Task directions >> The answer should hold exactly the lines of the entries below from the one containing "- [5.3. VisualForce](#53-visualforce)" through the last line, both included.

Entries supplied >>
• • • •
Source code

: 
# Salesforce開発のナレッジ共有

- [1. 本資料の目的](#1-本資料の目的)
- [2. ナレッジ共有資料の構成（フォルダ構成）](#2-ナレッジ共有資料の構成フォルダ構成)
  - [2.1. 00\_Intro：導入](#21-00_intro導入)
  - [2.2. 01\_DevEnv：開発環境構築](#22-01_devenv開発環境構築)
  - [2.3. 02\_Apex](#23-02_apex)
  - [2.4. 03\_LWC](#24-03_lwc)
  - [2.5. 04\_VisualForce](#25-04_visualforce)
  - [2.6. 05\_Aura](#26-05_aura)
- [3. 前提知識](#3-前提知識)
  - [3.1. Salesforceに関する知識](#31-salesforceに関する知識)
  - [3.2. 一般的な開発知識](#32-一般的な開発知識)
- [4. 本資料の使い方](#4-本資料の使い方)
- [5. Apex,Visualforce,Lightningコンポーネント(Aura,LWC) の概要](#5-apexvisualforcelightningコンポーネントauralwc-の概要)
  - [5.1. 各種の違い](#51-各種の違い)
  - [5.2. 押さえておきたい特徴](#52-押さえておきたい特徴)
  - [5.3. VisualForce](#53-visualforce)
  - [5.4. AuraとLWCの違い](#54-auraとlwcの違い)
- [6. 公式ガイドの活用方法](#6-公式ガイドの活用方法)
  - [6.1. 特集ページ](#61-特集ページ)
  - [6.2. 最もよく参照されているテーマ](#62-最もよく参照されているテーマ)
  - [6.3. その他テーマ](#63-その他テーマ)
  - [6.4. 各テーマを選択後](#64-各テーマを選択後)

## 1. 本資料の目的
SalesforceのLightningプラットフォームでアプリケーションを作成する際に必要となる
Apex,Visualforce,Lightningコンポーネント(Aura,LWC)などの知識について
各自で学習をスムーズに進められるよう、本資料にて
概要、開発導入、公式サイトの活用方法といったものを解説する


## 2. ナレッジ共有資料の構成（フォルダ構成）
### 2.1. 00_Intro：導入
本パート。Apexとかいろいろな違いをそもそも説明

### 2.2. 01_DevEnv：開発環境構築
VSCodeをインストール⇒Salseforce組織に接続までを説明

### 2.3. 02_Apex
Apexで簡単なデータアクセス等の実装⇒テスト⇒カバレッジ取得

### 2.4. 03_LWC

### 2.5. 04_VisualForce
• • • •
Expected answer >>
  - [5.3. VisualForce](#53-visualforce)
  - [5.4. AuraとLWCの違い](#54-auraとlwcの違い)
- [6. 公式ガイドの活用方法](#6-公式ガイドの活用方法)
  - [6.1. 特集ページ](#61-特集ページ)
  - [6.2. 最もよく参照されているテーマ](#62-最もよく参照されているテーマ)
  - [6.3. その他テーマ](#63-その他テーマ)
  - [6.4. 各テーマを選択後](#64-各テーマを選択後)

## 1. 本資料の目的
SalesforceのLightningプラットフォームでアプリケーションを作成する際に必要となる
Apex,Visualforce,Lightningコンポーネント(Aura,LWC)などの知識について
各自で学習をスムーズに進められるよう、本資料にて
概要、開発導入、公式サイトの活用方法といったものを解説する


## 2. ナレッジ共有資料の構成（フォルダ構成）
### 2.1. 00_Intro：導入
本パート。Apexとかいろいろな違いをそもそも説明

### 2.2. 01_DevEnv：開発環境構築
VSCodeをインストール⇒Salseforce組織に接続までを説明

### 2.3. 02_Apex
Apexで簡単なデータアクセス等の実装⇒テスト⇒カバレッジ取得

### 2.4. 03_LWC

### 2.5. 04_VisualForce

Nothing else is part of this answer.